The Kenyan economy has capped the end of 2015 on a high note with latest government data showing the country’s economy expanded by 5.8 per cent during the third quarter of 2015 compared to 5.2 per cent recorded during a similar period in 2014.
Provisional estimates of Gross Domestic Product released by the Kenya National Bureau of Statistics, (KNBS) on Tuesday showed that growth was mainly supported by agriculture, construction, financial and insurance sectors as well as wholesale, retail trade, transport and storage.
The World Bank, the International Monetary Fund and the National Treasury had late this year all trimmed Kenya’s 2015 growth forecast due to the volatile shilling, weak revenues and sluggish exports.
However according to the KNBS statistics, the construction industry recorded the fastest growth of 14.1 per cent followed by mining and quarrying, electricity supply and financial and insurance with growths of 12.5 per cent, 11.0 per cent and 10.1 per cent, respectively. These shored up the economy.
Accommodation and food services (hotels and restaurants), however, continued on the decline that started last year.

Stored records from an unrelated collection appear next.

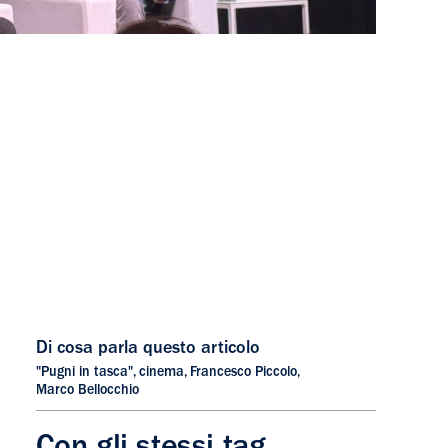
Di cosa parla questo articolo
"Pugni in tasca"
,
cinema
,
Francesco Piccolo
,
Marco Bellocchio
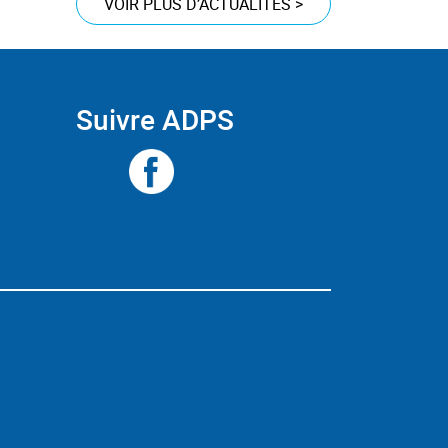
VOIR PLUS D’ACTUALITÉS
>
Suivre ADPS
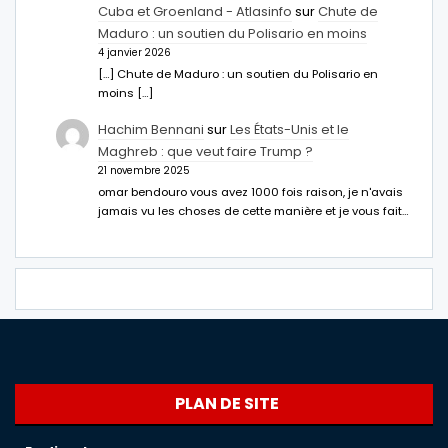
Cuba et Groenland - Atlasinfo
sur
Chute de
Maduro : un soutien du Polisario en moins
4 janvier 2026
[…] Chute de Maduro : un soutien du Polisario en
moins […]
Hachim Bennani
sur
Les États-Unis et le
Maghreb : que veut faire Trump ?
21 novembre 2025
omar bendouro vous avez 1000 fois raison, je n'avais
jamais vu les choses de cette manière et je vous fait…
PLAN DE SITE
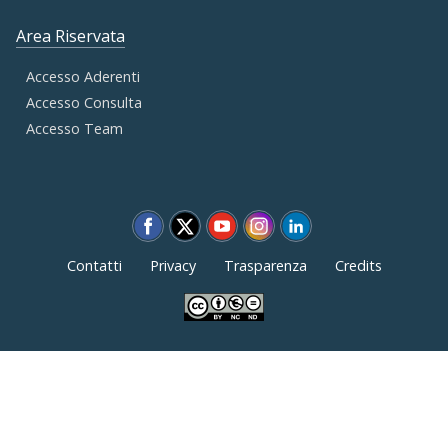
Area Riservata
Accesso Aderenti
Accesso Consulta
Accesso Team
Contatti
Privacy
Trasparenza
Credits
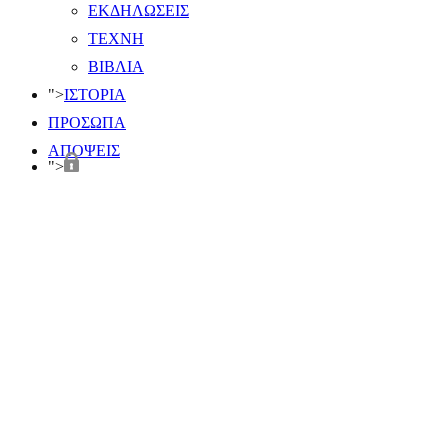
ΕΚΔΗΛΩΣΕΙΣ
ΤΕΧΝΗ
ΒΙΒΛΙΑ
">
ΙΣΤΟΡΙΑ
ΠΡΟΣΩΠΑ
ΑΠΟΨΕΙΣ
">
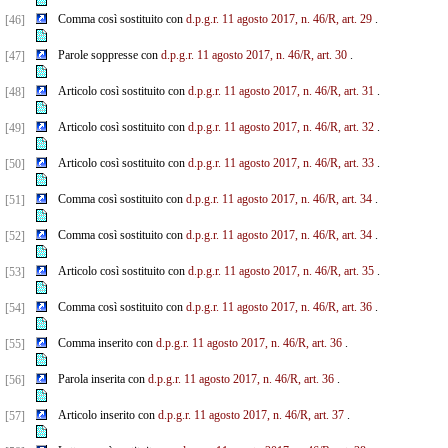
Comma così sostituito con
d.p.g.r. 11 agosto 2017, n. 46/R, art. 29
.
[46]
Parole soppresse con
d.p.g.r. 11 agosto 2017, n. 46/R, art. 30
.
[47]
Articolo così sostituito con
d.p.g.r. 11 agosto 2017, n. 46/R, art. 31
.
[48]
Articolo così sostituito con
d.p.g.r. 11 agosto 2017, n. 46/R, art. 32
.
[49]
Articolo così sostituito con
d.p.g.r. 11 agosto 2017, n. 46/R, art. 33
.
[50]
Comma così sostituito con
d.p.g.r. 11 agosto 2017, n. 46/R, art. 34
.
[51]
Comma così sostituito con
d.p.g.r. 11 agosto 2017, n. 46/R, art. 34
.
[52]
Articolo così sostituito con
d.p.g.r. 11 agosto 2017, n. 46/R, art. 35
.
[53]
Comma così sostituito con
d.p.g.r. 11 agosto 2017, n. 46/R, art. 36
.
[54]
Comma inserito con
d.p.g.r. 11 agosto 2017, n. 46/R, art. 36
.
[55]
Parola inserita con
d.p.g.r. 11 agosto 2017, n. 46/R, art. 36
.
[56]
Articolo inserito con
d.p.g.r. 11 agosto 2017, n. 46/R, art. 37
.
[57]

The data shows that during the quarter, most of the macro-economic indicators remained relatively stable.
Inflation eased to an average of 6.14 per cent from 7.54 per cent recorded in the corresponding quarter of 2014 mainly due a fall in transportation costs in line with the global decline of oil prices.
“Globally, Murban ADNOC crude oil prices halved to average at $51.05 per barrel during the quarter under review compared to $103.9 in the same quarter of 2014.

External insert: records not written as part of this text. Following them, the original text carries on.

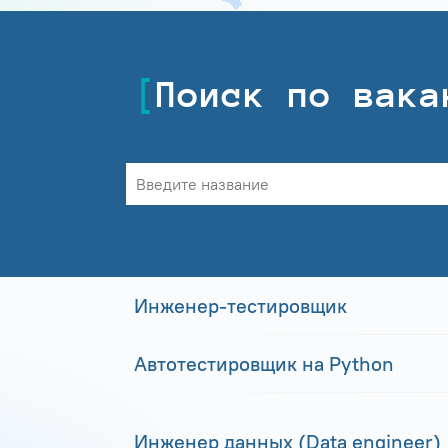
Поиск по вака
Инженер-тестировщик
Автотестировщик на Python
Инженер данных (Data engineer)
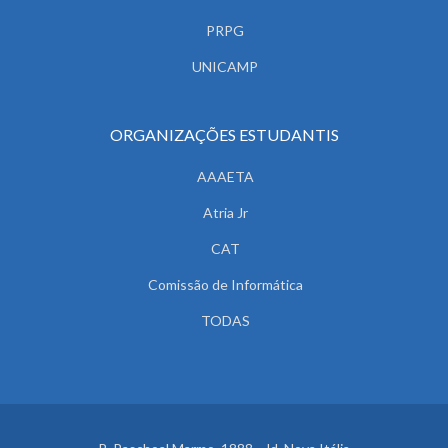
PRPG
UNICAMP
ORGANIZAÇÕES ESTUDANTIS
AAAETA
Atria Jr
CAT
Comissão de Informática
TODAS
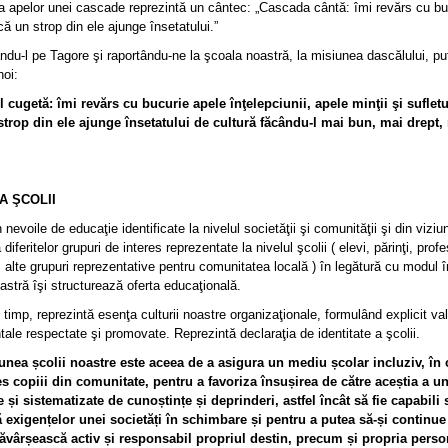
a apelor unei cascade reprezintă un cântec: „Cascada cântă: îmi revărs cu bu
ă un strop din ele ajunge însetatului.”
ndu-l pe Tagore şi raportându-ne la şcoala noastră, la misiunea dascălului, p
noi:
 cugetă: îmi revărs cu bucurie apele înţelepciunii, apele minţii şi suflet
trop din ele ajunge însetatului de cultură făcându-l mai bun, mai drept,
”
A ŞCOLII
 nevoile de educaţie identificate la nivelul societăţii şi comunităţii şi din viziu
iferitelor grupuri de interes reprezentate la nivelul şcolii ( elevi, părinţi, profe
 alte grupuri reprezentative pentru comunitatea locală ) în legătură cu modul î
astră îşi structurează oferta educaţională.
 timp, reprezintă esenţa culturii noastre organizaţionale, formulând explicit val
ale respectate şi promovate. Reprezintă declaraţia de identitate a şcolii.
 școlii noastre este aceea de a asigura un mediu școlar incluziv, în 
s copiii din comunitate, pentru a favoriza însușirea de către aceștia a u
 și sistematizate de cunoștințe și deprinderi, astfel încât să fie capabili 
exigențelor unei societăți în schimbare și pentru a putea să-și continue 
ăvârșească activ și responsabil propriul destin, precum și propria perso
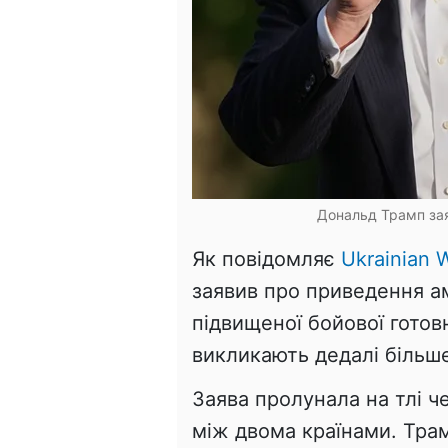
Дональд Трамп зая
Як повідомляє
Ukrainian W
заявив про приведення ам
підвищеної бойової готовн
викликають дедалі більш
Заява пролунала на тлі ч
між двома країнами. Трам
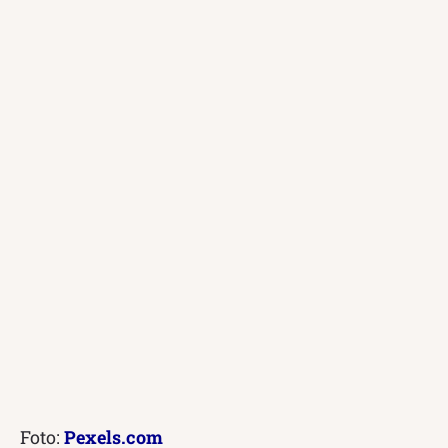
Foto:
Pexels.com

Domestically, the retail prices for light diesel declined by 20.0 per cent over the same period,” said KNBS.
The statistics showed that in the money market, the Kenyan shilling strengthened against the Euro, Yen, South African Rand, Ugandan shilling and the Tanzanian shilling but weakened against the US Dollar and the Sterling Pound during the third quarter of 2015 compared to a similar period in 2014.
At the same time, despite an increase of the Central Bank Rate (CBR), the statistics showed that the weighted interest rates on commercial banks loans and advances declined by 0.61 percentage points to average at 15.79 per cent during the quarter under review compared to 16.40 per cent in the same quarter of 2014.
“The CBR was adjusted from 8.50 per cent, that prevailed in the first half of 2015, to 10.0 per cent in June and later to 11.5 per cent in July 2015,” KNBS said.
However, the volume of stocks traded at the Nairobi Securities Exchange (NSE) declined significantly to an average of 4,251 shares compared to 5,100 shares traded during a similar quarter of 2014.
During the review period, the value of total exports increased by 23.2 per cent while the import bill declined by 9.7 per cent, resulting to narrowing of the current account deficit by Sh86.5 billion compared to the same quarter in 2014.
Ahead of the release of the statistics, National Treasury Cabinet Secretary Henry Rotich exuded optimism of a better year ahead for the economy insisting it will exhibit resilience in the face of global shocks.
“Looking ahead in 2016 and near-term, our economy will remain resilient and we should see our economy growing by at least over 6 per cent on the back of favourable weather, recovery in tourism, and continued strong investment as the business environment improves.
Completion or near-completion of several infrastructure projects initiated by the Jubilee administration including the standard gauge railway should accelerate growth,” he told the Nation.